Initially, a request will be fully synchronous and will not return success to the client until the request is sent to each replica. So if a leader goes down before all replicas receive and ACK the request, the client will not get an ACK. A new leader will be elected. When the downed, previous leader comes back, he will come up in recovery mode. I expect recovery to be a difficult part and we have not fully worked it out yet. To recover, the node will have to talk to the leader and figure out what it has that it should not, what it doesn't have, etc. Then the recovering node either receives replays, or replaces the entire index. Lot's of details to work out here.
You have an interesting problem in that some replica leader candidates may have an update while others don't, as the leader may have died in the middle of relaying requests. We might prefer a new leader with the greatest versioned doc? Most client retries in this case will be fine (global unique id's are required, so no worry about dupes). Then replicas talk to the leader and sync up. Or when a new leader is elected, replicas just talk amongst each other and sync up, or…

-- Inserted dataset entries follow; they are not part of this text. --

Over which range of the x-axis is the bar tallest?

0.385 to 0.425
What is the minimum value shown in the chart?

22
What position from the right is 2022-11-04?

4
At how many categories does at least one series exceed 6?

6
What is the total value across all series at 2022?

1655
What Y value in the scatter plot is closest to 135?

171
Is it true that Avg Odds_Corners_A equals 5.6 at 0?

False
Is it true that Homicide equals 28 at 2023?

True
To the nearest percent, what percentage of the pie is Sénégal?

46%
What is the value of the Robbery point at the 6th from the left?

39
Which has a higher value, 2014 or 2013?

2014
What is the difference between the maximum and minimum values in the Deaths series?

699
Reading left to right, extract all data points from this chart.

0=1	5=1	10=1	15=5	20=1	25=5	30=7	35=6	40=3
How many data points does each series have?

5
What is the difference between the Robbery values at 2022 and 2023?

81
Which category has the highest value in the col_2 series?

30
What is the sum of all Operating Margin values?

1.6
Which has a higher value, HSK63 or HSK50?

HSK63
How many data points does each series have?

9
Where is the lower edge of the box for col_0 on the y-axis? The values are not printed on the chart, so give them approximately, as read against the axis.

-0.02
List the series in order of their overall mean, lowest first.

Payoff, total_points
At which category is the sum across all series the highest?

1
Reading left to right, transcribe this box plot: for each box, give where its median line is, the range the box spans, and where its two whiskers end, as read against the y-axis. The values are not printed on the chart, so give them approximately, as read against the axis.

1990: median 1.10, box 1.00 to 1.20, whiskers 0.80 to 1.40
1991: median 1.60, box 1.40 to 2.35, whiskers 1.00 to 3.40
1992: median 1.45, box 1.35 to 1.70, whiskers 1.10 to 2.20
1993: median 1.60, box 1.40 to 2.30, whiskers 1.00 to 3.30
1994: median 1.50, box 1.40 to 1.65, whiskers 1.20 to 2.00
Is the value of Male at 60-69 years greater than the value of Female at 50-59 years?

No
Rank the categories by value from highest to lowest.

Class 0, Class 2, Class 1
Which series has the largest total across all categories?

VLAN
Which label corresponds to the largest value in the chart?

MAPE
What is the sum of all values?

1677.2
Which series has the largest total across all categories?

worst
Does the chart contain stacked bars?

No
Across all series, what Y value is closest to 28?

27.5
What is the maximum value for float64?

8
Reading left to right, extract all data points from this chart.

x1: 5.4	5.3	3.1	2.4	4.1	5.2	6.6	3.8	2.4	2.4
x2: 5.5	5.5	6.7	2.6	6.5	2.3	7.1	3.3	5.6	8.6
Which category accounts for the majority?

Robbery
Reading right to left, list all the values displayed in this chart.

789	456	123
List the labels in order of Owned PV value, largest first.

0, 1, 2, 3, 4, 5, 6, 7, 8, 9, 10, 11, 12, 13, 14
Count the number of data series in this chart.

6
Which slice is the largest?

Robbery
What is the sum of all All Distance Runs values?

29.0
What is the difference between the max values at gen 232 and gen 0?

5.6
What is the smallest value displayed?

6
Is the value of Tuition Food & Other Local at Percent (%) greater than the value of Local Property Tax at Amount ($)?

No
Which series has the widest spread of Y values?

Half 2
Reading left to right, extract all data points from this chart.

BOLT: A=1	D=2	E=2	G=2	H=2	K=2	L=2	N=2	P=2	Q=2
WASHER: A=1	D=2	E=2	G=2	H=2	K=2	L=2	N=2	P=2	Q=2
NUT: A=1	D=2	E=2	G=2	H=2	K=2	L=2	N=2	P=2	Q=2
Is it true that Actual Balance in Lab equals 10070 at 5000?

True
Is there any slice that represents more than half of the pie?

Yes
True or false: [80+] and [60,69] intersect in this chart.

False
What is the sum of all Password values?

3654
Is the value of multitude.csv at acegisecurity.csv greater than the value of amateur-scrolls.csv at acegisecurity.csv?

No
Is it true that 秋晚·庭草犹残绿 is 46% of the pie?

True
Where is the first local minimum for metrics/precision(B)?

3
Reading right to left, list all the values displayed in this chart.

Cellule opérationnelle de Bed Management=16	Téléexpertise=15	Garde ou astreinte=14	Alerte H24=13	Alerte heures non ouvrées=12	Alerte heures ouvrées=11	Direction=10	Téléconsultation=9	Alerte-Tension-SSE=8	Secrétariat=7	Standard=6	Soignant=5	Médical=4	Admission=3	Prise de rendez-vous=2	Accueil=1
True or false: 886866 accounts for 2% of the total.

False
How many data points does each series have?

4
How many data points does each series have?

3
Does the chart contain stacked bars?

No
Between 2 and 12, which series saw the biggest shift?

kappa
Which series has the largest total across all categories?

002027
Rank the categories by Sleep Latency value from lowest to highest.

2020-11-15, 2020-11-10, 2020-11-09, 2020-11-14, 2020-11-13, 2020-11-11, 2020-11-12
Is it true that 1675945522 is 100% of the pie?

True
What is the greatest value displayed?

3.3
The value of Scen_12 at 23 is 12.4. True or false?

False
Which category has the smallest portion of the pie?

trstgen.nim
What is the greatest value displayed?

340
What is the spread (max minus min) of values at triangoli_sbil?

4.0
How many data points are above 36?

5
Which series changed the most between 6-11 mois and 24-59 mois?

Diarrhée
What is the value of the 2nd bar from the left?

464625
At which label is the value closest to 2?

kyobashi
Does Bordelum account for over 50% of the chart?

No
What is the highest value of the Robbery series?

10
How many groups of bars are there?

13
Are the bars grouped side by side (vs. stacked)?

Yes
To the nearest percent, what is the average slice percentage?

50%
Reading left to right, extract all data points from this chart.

If the leader fails right before sending an ACK, the client will likely repeat the request. In the case of doc adds/updates and the same id it will just replace the previous success or will be able to use optimistic locking to figure out that either its update or someone else's actually went through already. The client would already know that perhaps its update went through because the connection would have timed out rather than receive a failure.
Eventually, we might consider a mode where the request is ACK'd before it's on all replicas, in which case you might accept a higher risk of data loss.
indexes diverge because some replicas commit a change while others do not
It's an area we have not fully worked out (though Yonik has likely thought about a lot of this more than I have yet) - initially though, Yonik's point was that you can usually expect success on all nodes unless the issue is something that would require the node come down and then come back in recovery mode I think. We certainly want to be resilient here eventually though. As we work through recovery scenarios, I think this will become more clear.
Long, short, we have been discussing and thinking about these various scenarios, but largely we are also taking things an issue at a time.